From: H. Peter Anvin
Date: Mon Feb 18 2019 - 17:31:06 EST


On 2/16/19 2:30 AM, Peter Zijlstra wrote:
> On Fri, Feb 15, 2019 at 08:06:56PM -0800, hpa@xxxxxxxxx wrote:
>> This implies we invoke schedule -- a restricted operation (consider
>> may_sleep) during execution of STAC-enabled code, but *not* as an
>> exception or interrupt, since those preserve the flags.
>
> Meet preempt_enable().

I believe this falls under "doctor, it hurts when I do that." And it hurts for
very good reasons. See below.

>> I have serious concerns about this. This is more or less saying that
>> we have left an unlimited gap and have had AC escape.
>
> Yes; by allowing normal C in between STAC and CLAC this is so.
>
>> Does *anyone* see a need to allow this? I got a question at LPC from
>> someone about this, and what they were trying to do once all the
>> layers had been unwound was so far down the wrong track for a root
>> problem that actually has a very simple solution.
>
> Have you read the rest of the thread?
>
> All it takes for this to explode is a call to a C function that has
> tracing on it in between the user_access_begin() and user_access_end()
> things. That is a _very_ easy thing to do.
>
> Heck, GCC is allowed to generate that broken code compiling
> lib/strnlen_user.c; it doesn't _have_ to inline do_strnlen_user (esp.
> with CONFIG_OPTIMIZE_INLINING), and making that a function call would
> get us fentry hooks and ftrace and *BOOM*.
>
> (Now, of course, its a static function with a single caller, and GCC
> isn't _THAT_ stupid, but it could, if it wanted to)
>
> Since the bar is _that_ low for mistakes, I figure we'd better fix it.
>

The question is what "fix it" means. I'm really concerned about AC escapes,
and everyone else should be, too.

For an issue specific to tracing, it would be more appropriate to do the
appropriate things in the tracing entry/exit than in schedule.

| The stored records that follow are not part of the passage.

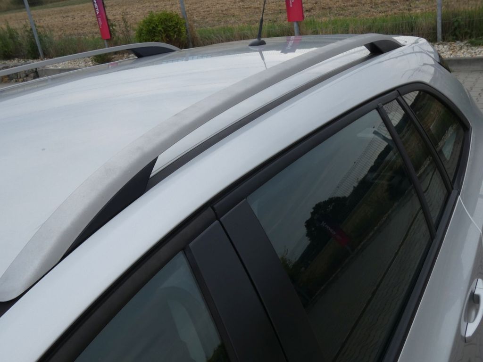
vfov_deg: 40.7
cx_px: 242
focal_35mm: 35
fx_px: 488
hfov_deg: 52.6
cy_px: 181
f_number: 5.6
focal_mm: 6.2
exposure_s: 1/250
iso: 80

Otherwise, we
don't want to silently paper over mistakes which could mean that we run a
large portion of the kernel without protection we thought we had.

In that sense, calling schedule() with AC set is in fact a great place to have
a WARN() or even BUG(), because such an event really could imply that the
kernel has been security compromised.

Does that make more sense?

-hpa